To the chagrin of the establishment, the real estate mogul won with a huge margin garnering about 45.9 percent of the total vote in Tuesday night's fourth nomination contest with his two main rivals Marco Rubio at 23.9 and Ted Cruz at 21.4 percent together falling short of his vote share.
In a stunning show of momentum for his campaign, Trump swept almost every category of the electorate to build his dominance in the delegate count virtually paving his way to the Republican nomination at the party's convention in July.
"If you listen to the pundits, we weren't expected to win too much - and now we're winning, winning, winning the country," a triumphant Trump declared to supporters at his Las Vegas victory party.

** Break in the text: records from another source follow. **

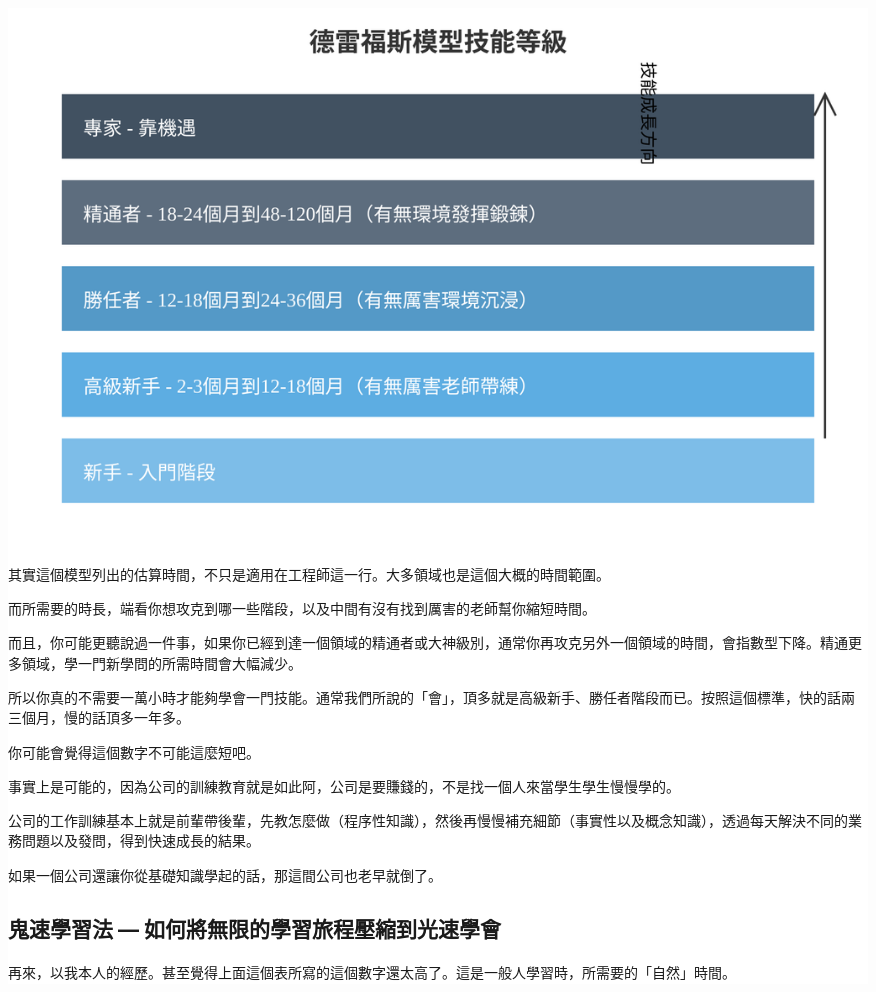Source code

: ![德雷福斯模型技能等級](drawings/10/dreyfus-model.svg)


其實這個模型列出的估算時間，不只是適用在工程師這一行。大多領域也是這個大概的時間範圍。

而所需要的時長，端看你想攻克到哪一些階段，以及中間有沒有找到厲害的老師幫你縮短時間。

而且，你可能更聽說過一件事，如果你已經到達一個領域的精通者或大神級別，通常你再攻克另外一個領域的時間，會指數型下降。精通更多領域，學一門新學問的所需時間會大幅減少。

所以你真的不需要一萬小時才能夠學會一門技能。通常我們所說的「會」，頂多就是高級新手、勝任者階段而已。按照這個標準，快的話兩三個月，慢的話頂多一年多。

你可能會覺得這個數字不可能這麼短吧。

事實上是可能的，因為公司的訓練教育就是如此阿，公司是要賺錢的，不是找一個人來當學生學生慢慢學的。

公司的工作訓練基本上就是前輩帶後輩，先教怎麼做（程序性知識），然後再慢慢補充細節（事實性以及概念知識），透過每天解決不同的業務問題以及發問，得到快速成長的結果。

如果一個公司還讓你從基礎知識學起的話，那這間公司也老早就倒了。

## 鬼速學習法 — 如何將無限的學習旅程壓縮到光速學會

再來，以我本人的經歷。甚至覺得上面這個表所寫的這個數字還太高了。這是一般人學習時，所需要的「自然」時間。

Basking in his success across demographics, he said: "We won the evangelicals. We won with young. We won with old. We won with highly educated. We won with poorly educated. I love the poorly educated."
On Wednesday morning, he looked ahead to a Trump presidency, detailing the three things he'd do on Day 1 if he wins the White House.
"First thing is knock out some of the executive orders done by our president," Trump told ABC. "One, on border where people can pour into (the) country like Swiss cheese. I would knock out Obamacare. Take care of our vets and military," he said.
For Trump, "the outcome in Nevada is another sign of his campaign's durability and the breadth of his appeal", said the influential New York Times.
But "this latest triumph may only encourage Mr. Trump in the brash campaign style that has alienated many Republican officials and mainstream voters," it said.
The Washington Post attributed his victory to "an angry electorate hungry for a political outsider in the White House."
The billionaire mogul "used visceral rhetoric to tap into anxieties about the economy, terrorism and illegal immigration," it suggested even as it acknowledged the "staggering breadth" of Trump's support.
The Nevada results demonstrated the power of Trump's appeal in this anti-establishment year, said CNN.
"It also underscored his ability to use his media savvy and enormous popularity to sweep a state with complex caucus rules and where rivals were far more organised," it said.